Farming community unites in protest of 'forced sale' of family farm online by vulture fund
- Vulture fund allegedly trying to force a family to sell some of their land to settle debts
- Land to be sold by online auction
- 'Vulture funds have no understanding of the family farm and they are focused only on getting their money'
Farmers are today protesting the forced sale of lands in Co Meath by vulture fund Promontoria, which it claims is trying to force a family to sell some of their land to settle debts.
The land is due to be sold by online auction in the coming weeks.
Irish Farmers Association (IFA) Farm Business Chairman Martin Stapleton said IFA would oppose the sale as it says the family is willing to implement a credible solution.
Martin Stapleton said he would be asking the farming community to stand together with the McCann family and stand back from any forced sale.
“Our debt support team has looked at this case in detail, we have sought professional advice and we are firmly of the view that this farmer has put a very credible proposal to make structured repayments.”
Martin Stapleton said farm families should be given time to repay their debts over a longer term to keep the farm intact and IFA is standing behind farmers who are committed to implementing a credible solution.
Strong support from the McCanns' neighbours today opposing any forced sale of their farm by a vulture fund pic.twitter.com/kXupFQCAdV— Irish Farmers' Assoc (@IFAmedia) September 12, 2018
“Vulture funds have no understanding of the family farm and they are focused only on getting their money.

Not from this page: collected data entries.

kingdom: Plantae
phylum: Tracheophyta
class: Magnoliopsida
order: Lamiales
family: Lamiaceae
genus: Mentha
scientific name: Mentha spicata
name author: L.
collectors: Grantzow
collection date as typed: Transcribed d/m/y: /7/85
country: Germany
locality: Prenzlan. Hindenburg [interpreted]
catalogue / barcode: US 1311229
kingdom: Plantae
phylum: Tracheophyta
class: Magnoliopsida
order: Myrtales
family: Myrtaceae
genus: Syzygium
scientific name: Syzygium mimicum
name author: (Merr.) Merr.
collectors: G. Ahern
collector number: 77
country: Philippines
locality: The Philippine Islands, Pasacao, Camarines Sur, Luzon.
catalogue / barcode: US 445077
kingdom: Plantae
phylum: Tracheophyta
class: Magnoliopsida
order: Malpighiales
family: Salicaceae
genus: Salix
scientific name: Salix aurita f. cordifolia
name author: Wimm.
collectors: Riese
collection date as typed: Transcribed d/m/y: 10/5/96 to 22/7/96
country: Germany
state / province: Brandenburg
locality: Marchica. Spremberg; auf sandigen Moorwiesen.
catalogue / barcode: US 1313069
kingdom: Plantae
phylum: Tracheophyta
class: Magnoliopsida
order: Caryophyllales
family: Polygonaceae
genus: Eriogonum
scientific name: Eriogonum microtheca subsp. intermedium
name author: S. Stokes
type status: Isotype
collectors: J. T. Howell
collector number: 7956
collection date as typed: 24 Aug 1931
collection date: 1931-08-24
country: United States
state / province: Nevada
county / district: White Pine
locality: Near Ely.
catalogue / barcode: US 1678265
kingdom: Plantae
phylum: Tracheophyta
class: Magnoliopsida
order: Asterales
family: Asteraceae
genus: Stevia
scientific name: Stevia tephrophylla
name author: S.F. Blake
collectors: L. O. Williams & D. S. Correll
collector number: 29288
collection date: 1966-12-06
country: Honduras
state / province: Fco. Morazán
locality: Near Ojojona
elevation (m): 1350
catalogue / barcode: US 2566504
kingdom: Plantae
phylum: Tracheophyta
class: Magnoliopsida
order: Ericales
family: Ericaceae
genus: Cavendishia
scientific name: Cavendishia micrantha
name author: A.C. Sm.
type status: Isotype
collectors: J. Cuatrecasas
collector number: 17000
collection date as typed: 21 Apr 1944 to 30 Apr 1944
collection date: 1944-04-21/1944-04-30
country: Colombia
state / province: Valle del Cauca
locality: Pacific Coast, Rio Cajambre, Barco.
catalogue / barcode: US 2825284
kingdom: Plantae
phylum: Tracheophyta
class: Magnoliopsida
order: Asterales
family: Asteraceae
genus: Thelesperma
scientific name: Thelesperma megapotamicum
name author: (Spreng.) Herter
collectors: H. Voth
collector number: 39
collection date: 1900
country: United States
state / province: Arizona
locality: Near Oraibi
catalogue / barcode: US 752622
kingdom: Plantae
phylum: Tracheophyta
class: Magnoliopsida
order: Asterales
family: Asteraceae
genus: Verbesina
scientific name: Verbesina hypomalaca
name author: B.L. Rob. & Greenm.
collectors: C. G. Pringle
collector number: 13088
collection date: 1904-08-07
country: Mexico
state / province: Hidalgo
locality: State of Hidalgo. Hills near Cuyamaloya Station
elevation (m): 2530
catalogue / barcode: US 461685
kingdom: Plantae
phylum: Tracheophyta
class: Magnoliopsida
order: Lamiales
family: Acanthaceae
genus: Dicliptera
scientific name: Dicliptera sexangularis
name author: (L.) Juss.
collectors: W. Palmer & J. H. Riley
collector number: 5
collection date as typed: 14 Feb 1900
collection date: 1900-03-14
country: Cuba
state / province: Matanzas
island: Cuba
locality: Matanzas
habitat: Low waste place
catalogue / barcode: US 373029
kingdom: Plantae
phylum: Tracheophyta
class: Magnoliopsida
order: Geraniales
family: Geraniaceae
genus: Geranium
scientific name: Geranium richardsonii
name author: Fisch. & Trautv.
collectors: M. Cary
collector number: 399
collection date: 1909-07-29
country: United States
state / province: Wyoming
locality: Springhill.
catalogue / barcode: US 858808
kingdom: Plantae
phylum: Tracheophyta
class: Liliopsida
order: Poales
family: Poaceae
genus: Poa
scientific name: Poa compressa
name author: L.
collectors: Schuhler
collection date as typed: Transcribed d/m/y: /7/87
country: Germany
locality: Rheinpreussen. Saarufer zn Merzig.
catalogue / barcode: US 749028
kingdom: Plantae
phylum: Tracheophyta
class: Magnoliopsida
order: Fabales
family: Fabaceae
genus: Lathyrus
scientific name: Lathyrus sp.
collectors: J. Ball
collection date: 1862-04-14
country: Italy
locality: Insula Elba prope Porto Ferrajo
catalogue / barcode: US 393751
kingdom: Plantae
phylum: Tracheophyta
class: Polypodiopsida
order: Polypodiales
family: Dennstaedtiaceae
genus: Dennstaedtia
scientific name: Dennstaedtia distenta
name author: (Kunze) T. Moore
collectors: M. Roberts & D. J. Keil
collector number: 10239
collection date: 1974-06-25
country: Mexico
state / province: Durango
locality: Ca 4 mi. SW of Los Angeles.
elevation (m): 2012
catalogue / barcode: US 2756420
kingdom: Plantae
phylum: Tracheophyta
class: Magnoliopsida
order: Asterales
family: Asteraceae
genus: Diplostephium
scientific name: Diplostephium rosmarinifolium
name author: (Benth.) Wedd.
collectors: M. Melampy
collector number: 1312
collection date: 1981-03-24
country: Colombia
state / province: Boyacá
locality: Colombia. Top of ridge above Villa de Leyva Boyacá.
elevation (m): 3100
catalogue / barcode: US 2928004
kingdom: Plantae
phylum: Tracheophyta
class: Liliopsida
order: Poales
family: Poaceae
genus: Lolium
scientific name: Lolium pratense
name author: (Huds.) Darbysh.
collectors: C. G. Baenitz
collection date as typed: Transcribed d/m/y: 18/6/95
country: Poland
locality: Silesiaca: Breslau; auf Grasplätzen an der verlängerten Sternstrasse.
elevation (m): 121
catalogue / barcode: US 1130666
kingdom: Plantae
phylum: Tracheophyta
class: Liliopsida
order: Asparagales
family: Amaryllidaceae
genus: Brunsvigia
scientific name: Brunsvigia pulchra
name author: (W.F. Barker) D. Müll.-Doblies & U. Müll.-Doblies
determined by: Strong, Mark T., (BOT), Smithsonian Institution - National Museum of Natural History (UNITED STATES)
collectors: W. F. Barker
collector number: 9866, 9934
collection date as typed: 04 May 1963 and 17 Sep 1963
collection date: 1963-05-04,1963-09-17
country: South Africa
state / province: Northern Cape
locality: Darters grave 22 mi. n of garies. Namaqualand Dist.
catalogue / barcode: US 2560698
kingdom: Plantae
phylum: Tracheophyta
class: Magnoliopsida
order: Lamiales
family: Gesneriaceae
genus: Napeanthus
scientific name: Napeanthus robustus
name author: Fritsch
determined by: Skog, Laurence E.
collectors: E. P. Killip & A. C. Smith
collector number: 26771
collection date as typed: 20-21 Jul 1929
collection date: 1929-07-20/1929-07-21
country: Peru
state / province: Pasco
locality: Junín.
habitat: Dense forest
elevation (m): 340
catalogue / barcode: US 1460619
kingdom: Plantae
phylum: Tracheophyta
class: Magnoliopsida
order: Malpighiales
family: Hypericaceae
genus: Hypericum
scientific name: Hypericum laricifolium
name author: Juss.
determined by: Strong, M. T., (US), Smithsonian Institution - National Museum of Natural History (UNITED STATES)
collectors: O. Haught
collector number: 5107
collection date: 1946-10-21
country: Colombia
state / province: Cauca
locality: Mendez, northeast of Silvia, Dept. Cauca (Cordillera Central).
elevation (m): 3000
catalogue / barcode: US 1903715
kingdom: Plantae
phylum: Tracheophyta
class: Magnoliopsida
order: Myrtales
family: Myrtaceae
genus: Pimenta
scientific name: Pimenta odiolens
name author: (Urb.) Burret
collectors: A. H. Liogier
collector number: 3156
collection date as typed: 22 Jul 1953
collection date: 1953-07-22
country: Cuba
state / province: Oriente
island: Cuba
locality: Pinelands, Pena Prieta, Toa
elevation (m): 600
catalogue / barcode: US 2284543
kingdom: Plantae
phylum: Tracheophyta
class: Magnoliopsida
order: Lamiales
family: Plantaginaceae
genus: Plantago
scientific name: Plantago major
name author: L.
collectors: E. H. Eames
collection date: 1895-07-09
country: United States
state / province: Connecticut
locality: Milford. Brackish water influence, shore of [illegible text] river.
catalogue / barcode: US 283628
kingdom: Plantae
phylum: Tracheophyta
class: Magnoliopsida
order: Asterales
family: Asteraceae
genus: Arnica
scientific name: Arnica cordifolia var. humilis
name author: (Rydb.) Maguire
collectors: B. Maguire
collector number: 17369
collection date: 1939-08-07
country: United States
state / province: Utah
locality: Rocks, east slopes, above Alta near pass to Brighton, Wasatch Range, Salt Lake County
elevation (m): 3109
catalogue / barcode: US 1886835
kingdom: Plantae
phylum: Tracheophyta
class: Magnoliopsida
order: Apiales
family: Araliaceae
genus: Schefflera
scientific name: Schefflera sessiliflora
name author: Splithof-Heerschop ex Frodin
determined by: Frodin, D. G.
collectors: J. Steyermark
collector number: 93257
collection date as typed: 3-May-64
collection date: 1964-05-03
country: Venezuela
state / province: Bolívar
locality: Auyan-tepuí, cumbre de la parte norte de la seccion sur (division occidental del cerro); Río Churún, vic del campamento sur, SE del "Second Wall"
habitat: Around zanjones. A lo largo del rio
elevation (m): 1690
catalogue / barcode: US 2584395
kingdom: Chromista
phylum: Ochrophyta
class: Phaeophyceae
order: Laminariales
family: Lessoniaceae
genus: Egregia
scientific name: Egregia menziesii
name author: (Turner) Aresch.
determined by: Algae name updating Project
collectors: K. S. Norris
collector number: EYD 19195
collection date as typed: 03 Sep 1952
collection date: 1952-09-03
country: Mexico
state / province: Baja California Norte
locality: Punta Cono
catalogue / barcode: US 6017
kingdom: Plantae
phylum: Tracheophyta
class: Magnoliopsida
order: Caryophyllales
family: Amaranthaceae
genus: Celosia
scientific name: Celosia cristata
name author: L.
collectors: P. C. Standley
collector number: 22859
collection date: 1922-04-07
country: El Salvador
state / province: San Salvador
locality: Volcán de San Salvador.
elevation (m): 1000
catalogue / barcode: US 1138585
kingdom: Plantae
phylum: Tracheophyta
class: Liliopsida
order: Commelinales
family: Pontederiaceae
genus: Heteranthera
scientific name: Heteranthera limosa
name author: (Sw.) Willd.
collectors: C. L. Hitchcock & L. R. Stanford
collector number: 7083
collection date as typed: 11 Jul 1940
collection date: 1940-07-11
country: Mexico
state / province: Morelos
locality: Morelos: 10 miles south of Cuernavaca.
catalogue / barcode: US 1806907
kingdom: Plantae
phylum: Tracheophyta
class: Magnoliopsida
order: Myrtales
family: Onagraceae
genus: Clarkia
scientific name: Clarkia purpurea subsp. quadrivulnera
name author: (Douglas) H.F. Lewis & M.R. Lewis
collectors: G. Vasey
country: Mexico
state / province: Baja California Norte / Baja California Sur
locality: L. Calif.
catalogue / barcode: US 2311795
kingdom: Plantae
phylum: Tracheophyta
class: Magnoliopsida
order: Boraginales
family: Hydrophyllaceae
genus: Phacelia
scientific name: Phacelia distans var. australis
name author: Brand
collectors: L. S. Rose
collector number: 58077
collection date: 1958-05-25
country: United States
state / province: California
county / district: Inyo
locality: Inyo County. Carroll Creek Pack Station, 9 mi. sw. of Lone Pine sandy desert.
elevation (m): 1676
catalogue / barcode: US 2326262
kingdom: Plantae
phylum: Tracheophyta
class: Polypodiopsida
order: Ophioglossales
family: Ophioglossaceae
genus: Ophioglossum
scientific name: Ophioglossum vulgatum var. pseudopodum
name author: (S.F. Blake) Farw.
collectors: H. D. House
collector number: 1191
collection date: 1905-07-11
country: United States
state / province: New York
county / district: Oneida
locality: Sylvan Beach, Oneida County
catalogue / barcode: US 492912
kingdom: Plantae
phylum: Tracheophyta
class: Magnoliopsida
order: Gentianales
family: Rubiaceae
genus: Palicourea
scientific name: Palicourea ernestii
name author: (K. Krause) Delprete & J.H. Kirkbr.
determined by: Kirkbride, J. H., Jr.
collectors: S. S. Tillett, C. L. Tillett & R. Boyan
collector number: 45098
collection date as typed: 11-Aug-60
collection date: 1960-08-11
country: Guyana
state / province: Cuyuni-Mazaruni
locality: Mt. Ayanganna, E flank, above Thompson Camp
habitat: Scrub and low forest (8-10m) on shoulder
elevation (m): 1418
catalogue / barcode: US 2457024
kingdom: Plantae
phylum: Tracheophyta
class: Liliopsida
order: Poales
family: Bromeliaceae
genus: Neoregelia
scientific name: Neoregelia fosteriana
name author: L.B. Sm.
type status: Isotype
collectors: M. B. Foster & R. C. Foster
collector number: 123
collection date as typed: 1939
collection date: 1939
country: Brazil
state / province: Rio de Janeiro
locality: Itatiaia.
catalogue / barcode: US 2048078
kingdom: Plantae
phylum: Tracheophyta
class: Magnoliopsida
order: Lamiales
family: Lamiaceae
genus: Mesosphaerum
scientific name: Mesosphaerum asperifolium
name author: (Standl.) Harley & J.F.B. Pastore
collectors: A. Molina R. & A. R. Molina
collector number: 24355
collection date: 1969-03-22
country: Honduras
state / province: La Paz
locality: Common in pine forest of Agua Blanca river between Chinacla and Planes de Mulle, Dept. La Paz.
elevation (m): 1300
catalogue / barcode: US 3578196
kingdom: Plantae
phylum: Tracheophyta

It is not acceptable for vulture funds to force a sale of land and cash in debts they have bought from a bank when there is a viable alternative.”
Farmer warned he would be jailed
It comes as a High Court Judge in a separate case recently warned a West of Ireland farmer that he will be jailed for a third time for contempt unless he removes his cattle from lands that are up for sale.
Mr Justice Michael Twomey found Mr Eugene Costello that he will be jailed for three weeks due to his ongoing failure to remove cattle from 90 acres of farmland at Coolfree, Taughmaconnell, Ballinasloe, Co Roscommon.
However, the Judge placed a stay on the committal order and adjourned the case to October to allow Mr Costello time to remove the cattle from the lands.
Carlisle Mortgages Ltd brought proceedings against the farmer claiming he was trying to obstruct the sale of the land by placing his cattle on it.
Carlisle wants to sell the lands because Mr Costello has failed to repay monies he borrowed from it in 2004 when Mr Costello was advanced €440,000 by Carlisle.
The land was put up as security, and €91,000 was repaid by Mr Costello.
Carlisle, which obtained a possession order in respect of the property in 2006, claims some €1.4m remains outstanding.
In a long-running battle, Mr Costello has raised issues about the loan and has claimed it was fraudulent, which Carlisle denies.